Donald Trump's 'racist slur' provokes outrage

Trump was widely reported to have used crude language in a meeting with lawmakers on Thursday. AGENCIES
Trump was widely reported to have used crude language in a meeting with lawmakers on Thursday. AGENCIES

US President Donald Trump has sparked outrage after he was reported to have used crude language to describe foreign countries in an Oval Office meeting.

Trump said he did not say "anything derogatory" about Haitians and appeared to deny calling any countries "shitholes", as was reported, generating a worldwide backlash.

However, Democratic Senator Dick Durbin said Trump used "racist" language.

The president did call some African nations "shitholes", he said.

Amid widespread coverage of his reported remarks at a private meeting with lawmakers to discuss immigration on Thursday, Trump on Friday tweeted his language at the meeting "was tough, but this was not the language used".

Many US media outlets reported the comments on Thursday, quoting witnesses or people briefed on the meeting. The White House did not deny them.

"I cannot believe that in the history of the White House, in that Oval Office, any president has ever spoken the words that I personally heard our president speak yesterday," Durbin told reporters on Friday.

Trump ignored press questions about the issue as he signed a proclamation declaring a holiday in honour of civil rights hero Martin Luther King Jr. - as presidents do every year.

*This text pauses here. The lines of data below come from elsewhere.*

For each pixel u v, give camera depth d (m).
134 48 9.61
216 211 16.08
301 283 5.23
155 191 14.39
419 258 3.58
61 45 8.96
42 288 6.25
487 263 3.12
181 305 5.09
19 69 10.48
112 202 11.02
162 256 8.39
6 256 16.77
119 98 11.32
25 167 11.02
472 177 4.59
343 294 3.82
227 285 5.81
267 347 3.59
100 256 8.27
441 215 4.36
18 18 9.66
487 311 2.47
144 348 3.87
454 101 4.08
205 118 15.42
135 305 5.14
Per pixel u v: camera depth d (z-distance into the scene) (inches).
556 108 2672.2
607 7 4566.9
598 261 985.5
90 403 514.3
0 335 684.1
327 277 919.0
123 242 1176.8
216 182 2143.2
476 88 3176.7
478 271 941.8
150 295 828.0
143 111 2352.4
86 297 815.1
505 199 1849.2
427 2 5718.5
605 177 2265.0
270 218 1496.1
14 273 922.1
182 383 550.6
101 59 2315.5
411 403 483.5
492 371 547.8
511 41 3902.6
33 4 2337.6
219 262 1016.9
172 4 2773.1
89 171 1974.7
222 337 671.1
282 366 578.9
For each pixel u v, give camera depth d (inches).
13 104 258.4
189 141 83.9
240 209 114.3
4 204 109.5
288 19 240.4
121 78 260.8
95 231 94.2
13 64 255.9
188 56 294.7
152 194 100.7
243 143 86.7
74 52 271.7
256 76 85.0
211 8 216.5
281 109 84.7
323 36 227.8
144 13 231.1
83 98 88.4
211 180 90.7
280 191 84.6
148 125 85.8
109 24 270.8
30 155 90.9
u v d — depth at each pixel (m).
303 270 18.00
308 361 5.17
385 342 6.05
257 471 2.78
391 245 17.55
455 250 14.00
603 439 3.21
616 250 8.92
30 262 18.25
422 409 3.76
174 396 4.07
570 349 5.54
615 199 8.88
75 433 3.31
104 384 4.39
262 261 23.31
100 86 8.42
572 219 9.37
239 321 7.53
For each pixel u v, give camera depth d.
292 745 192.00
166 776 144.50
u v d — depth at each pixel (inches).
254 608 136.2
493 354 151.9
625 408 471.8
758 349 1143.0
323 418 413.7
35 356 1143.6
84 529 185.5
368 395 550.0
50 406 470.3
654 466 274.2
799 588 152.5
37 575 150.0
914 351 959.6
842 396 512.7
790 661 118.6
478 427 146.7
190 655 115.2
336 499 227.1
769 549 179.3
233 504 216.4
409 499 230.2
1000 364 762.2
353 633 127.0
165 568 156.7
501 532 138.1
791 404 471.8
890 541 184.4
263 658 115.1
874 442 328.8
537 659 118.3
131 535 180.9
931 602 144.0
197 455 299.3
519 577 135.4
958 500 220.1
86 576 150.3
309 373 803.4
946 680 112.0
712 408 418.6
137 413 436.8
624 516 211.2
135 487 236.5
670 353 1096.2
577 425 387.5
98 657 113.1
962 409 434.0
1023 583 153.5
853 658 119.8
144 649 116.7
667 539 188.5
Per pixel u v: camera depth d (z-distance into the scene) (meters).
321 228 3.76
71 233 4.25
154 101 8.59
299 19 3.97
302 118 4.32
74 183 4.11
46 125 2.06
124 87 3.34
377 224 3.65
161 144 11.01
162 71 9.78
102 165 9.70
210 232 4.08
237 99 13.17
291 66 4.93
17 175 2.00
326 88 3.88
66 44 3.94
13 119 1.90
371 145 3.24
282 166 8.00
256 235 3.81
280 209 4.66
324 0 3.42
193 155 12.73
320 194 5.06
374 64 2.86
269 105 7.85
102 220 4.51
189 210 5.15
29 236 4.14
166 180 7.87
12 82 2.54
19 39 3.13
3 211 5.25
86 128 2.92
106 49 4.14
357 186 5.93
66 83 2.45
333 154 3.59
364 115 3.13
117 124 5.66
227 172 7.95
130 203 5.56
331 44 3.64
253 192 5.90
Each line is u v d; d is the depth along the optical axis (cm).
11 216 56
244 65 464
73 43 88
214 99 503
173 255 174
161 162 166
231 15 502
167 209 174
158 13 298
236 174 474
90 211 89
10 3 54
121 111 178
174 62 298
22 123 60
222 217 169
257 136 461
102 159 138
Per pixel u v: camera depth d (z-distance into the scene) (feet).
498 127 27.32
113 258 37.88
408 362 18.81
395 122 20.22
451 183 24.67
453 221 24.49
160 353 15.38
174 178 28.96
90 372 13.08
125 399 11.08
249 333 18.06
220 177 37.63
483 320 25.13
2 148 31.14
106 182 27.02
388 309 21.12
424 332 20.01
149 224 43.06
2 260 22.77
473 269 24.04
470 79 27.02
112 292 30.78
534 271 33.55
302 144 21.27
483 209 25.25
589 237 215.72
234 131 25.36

He said Americans were celebrating that "self-evident truth" that "no matter what the colour of our skin or the place of our birth, we are all created equal by God".

Trump's reported remarks came as both Republican and Democratic lawmakers visited him on Thursday to propose a deal on immigration.

Trump was said to have told them that instead of granting temporary residency to citizens of countries hit by natural disasters, war or epidemics, the US should instead be taking in migrants from countries like Norway.

"Why are we having all these people from shithole countries come here?" the Washington Post quoted him as saying, in remarks first reported to be about Haiti, El Salvador and African nations.